··· Excerpted records

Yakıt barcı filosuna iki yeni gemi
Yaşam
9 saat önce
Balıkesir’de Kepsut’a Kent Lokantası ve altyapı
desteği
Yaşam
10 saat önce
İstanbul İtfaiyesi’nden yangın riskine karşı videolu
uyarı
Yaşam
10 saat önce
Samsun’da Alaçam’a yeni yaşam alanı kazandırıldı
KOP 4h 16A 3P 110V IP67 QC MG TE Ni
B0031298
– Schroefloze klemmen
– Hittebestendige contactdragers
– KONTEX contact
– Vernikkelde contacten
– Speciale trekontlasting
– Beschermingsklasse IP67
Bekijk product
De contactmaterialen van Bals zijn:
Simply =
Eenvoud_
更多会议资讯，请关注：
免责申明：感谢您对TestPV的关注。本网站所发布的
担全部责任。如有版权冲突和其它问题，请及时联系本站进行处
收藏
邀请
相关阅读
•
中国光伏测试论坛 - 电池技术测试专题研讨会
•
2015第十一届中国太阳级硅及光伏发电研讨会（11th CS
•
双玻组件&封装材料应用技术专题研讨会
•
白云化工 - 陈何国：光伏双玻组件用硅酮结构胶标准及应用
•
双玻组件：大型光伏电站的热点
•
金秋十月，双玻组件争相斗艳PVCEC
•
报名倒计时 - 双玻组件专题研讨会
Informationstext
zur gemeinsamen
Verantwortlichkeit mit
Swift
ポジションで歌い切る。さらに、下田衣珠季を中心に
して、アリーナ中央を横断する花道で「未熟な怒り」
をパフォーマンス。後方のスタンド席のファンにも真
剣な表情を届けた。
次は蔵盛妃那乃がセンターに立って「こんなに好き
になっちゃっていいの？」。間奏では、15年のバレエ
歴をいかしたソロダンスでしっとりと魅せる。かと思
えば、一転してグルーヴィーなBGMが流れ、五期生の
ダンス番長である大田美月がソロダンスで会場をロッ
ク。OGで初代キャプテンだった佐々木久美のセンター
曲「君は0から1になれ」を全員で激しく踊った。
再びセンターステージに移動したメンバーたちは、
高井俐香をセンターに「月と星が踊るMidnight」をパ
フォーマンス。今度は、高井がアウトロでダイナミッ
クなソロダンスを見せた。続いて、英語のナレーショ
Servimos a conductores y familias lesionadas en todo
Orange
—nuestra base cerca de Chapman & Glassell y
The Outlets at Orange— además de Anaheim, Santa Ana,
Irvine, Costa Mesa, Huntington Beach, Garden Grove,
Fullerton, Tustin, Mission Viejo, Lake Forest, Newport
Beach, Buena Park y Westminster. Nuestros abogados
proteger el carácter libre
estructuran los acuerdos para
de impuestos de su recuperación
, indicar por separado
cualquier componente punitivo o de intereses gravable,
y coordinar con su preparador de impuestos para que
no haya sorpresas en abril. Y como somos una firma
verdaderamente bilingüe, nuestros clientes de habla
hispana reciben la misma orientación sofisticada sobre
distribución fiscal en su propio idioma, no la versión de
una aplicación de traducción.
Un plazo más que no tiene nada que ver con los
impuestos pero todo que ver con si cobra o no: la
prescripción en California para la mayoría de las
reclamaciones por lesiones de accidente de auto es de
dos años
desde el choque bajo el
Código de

······

_Exercise instructions_:
Write down only the closing run of lines: the one containing "no haya sorpresas" and every line after it to the end of the entries, exactly.

_Answer to the problem_:
no haya sorpresas en abril. Y como somos una firma
verdaderamente bilingüe, nuestros clientes de habla
hispana reciben la misma orientación sofisticada sobre
distribución fiscal en su propio idioma, no la versión de
una aplicación de traducción.
Un plazo más que no tiene nada que ver con los
impuestos pero todo que ver con si cobra o no: la
prescripción en California para la mayoría de las
reclamaciones por lesiones de accidente de auto es de
dos años
desde el choque bajo el
Código de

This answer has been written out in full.